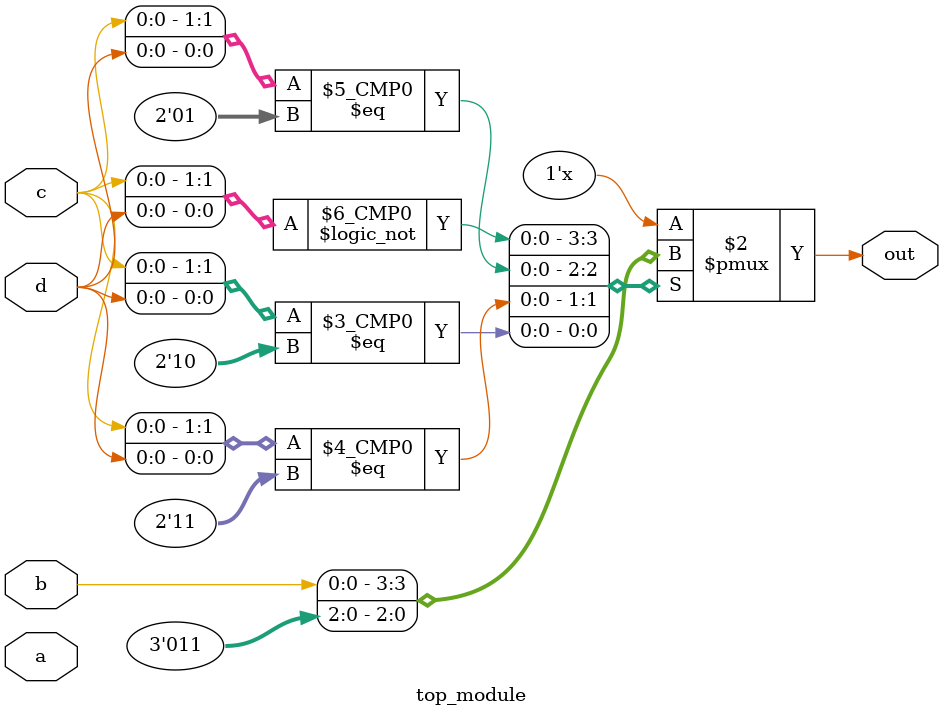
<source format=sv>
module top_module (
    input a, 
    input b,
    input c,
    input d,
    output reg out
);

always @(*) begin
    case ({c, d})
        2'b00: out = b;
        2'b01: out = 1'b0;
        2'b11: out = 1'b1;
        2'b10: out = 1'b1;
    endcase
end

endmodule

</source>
+---+
[TASK DETAILS]
Every record is to be reproduced exactly, with no pictures included.

[SOLUTION TO THE EXERCISE]
<source format=sv>
module top_module (
    input a, 
    input b,
    input c,
    input d,
    output reg out
);

always @(*) begin
    case ({c, d})
        2'b00: out = b;
        2'b01: out = 1'b0;
        2'b11: out = 1'b1;
        2'b10: out = 1'b1;
    endcase
end

endmodule

</source>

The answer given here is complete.